CF1742D Coprime

Given an array of $ n $ positive integers $ a_1, a_2, \dots, a_n $ ( $ 1 \le a_i \le 1000 $ ). Find the maximum value of $ i + j $ such that $ a_i $ and $ a_j $ are coprime, $ ^{\dagger} $ or $ -1 $ if no such $ i $ , $ j $ exist. For example consider the array $ [1, 3, 5, 2, 4, 7, 7] $ . The maximum value of $ i + j $ that can be obtained is $ 5 + 7 $ , since $ a_5 = 4 $ and $ a_7 = 7 $ are coprime. $ ^{\dagger} $ Two integers $ p $ and $ q $ are [coprime](https://en.wikipedia.org/wiki/Coprime_integers) if the only positive integer that is a divisor of both of them is $ 1 $ (that is, their [greatest common divisor](https://en.wikipedia.org/wiki/Greatest_common_divisor) is $ 1 $ ).
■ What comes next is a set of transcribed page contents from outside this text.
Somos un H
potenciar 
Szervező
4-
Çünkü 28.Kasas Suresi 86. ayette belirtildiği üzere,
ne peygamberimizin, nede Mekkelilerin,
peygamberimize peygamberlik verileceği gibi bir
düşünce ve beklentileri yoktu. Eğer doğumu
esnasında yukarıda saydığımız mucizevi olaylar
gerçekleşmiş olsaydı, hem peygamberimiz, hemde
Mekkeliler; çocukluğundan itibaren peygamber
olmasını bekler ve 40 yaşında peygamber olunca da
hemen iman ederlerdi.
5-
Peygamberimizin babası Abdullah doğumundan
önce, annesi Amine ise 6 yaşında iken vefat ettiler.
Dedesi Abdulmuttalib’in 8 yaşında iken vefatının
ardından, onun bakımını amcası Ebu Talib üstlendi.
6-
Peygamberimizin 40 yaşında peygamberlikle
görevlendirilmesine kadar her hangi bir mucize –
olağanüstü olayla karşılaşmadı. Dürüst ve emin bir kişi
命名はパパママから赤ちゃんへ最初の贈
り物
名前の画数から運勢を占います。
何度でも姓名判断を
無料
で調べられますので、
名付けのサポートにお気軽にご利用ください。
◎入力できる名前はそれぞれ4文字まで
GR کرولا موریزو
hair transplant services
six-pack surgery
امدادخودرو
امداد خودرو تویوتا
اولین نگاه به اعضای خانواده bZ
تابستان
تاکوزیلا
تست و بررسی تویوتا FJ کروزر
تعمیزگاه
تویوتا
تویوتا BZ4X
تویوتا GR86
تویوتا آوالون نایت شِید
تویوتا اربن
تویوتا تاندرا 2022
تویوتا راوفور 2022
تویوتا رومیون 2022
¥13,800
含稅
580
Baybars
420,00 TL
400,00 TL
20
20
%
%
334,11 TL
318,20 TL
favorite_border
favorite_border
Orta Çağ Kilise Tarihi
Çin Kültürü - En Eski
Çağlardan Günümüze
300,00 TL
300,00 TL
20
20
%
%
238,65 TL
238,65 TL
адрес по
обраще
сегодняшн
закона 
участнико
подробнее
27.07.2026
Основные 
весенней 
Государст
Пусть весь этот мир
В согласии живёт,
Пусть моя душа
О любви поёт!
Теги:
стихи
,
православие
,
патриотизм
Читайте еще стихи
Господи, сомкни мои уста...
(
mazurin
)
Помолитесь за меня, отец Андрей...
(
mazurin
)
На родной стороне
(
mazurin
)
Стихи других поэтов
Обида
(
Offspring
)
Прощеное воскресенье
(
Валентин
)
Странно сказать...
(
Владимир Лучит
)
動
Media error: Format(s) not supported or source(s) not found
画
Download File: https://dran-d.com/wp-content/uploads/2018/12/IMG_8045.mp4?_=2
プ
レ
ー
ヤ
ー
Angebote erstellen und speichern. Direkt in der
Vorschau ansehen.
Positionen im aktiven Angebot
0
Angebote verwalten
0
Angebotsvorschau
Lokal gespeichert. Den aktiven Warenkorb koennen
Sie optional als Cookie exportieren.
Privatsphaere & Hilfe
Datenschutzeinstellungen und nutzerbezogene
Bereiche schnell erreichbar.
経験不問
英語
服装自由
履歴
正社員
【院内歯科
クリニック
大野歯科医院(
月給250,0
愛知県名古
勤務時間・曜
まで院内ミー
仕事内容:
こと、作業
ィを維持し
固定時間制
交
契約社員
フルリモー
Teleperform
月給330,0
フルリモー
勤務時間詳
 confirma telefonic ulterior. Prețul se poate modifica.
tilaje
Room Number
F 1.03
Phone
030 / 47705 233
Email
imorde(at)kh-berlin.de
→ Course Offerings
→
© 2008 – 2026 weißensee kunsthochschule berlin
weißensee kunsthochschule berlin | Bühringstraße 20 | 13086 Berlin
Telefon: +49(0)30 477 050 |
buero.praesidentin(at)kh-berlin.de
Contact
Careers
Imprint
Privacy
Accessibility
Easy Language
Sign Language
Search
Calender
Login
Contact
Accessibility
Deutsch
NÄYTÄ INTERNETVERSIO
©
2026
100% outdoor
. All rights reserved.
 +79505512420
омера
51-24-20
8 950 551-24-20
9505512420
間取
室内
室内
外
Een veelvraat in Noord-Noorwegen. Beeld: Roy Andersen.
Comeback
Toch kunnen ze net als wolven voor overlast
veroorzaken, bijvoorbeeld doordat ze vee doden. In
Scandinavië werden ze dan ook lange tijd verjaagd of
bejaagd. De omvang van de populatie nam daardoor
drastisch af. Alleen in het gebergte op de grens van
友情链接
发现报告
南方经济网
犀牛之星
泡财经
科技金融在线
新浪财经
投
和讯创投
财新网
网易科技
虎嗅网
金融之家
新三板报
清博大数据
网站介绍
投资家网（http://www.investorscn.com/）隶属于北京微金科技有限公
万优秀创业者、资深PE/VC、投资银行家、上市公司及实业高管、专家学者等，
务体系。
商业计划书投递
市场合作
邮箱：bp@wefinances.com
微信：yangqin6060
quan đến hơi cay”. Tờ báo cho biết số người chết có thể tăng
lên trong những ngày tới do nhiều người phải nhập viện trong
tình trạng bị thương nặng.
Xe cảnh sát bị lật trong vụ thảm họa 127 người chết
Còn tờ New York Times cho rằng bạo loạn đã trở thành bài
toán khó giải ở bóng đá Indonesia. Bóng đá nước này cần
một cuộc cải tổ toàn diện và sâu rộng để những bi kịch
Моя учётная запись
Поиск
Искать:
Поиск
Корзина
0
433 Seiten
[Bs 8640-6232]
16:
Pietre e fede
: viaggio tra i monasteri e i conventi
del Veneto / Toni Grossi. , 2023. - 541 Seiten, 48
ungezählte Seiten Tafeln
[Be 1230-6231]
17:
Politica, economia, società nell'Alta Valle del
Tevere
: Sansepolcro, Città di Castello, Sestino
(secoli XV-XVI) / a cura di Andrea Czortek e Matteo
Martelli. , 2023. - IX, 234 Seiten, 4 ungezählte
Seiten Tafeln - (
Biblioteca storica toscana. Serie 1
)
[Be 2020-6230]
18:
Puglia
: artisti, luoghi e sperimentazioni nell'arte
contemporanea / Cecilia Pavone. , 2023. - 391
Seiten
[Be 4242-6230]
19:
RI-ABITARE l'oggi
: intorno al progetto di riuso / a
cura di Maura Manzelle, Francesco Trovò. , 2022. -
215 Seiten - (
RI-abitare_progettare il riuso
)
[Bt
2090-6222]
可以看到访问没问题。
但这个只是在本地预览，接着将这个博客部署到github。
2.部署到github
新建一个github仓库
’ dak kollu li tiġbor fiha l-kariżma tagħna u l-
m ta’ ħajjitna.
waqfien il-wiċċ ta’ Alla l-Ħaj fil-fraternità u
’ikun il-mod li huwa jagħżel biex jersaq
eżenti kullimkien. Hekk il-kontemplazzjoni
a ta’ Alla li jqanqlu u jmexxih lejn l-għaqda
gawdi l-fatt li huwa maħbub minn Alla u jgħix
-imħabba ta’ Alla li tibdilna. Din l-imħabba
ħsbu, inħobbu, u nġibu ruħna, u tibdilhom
The input consists of multiple test cases. The first line contains an integer $ t $ ( $ 1 \leq t \leq 10 $ ) — the number of test cases. The description of the test cases follows. The first line of each test case contains an integer $ n $ ( $ 2 \leq n \leq 2\cdot10^5 $ ) — the length of the array. The following line contains $ n $ space-separated positive integers $ a_1 $ , $ a_2 $ ,..., $ a_n $ ( $ 1 \leq a_i \leq 1000 $ ) — the elements of the array. It is guaranteed that the sum of $ n $ over all test cases does not exceed $ 2\cdot10^5 $ .

For each test case, output a single integer — the maximum value of $ i + j $ such that $ i $ and $ j $ satisfy the condition that $ a_i $ and $ a_j $ are coprime, or output $ -1 $ in case no $ i $ , $ j $ satisfy the condition.

For the first test case, we can choose $ i = j = 3 $ , with sum of indices equal to $ 6 $ , since $ 1 $ and $ 1 $ are coprime. For the second test case, we can choose $ i = 7 $ and $ j = 5 $ , with sum of indices equal to $ 7 + 5 = 12 $ , since $ 7 $ and $ 4 $ are coprime.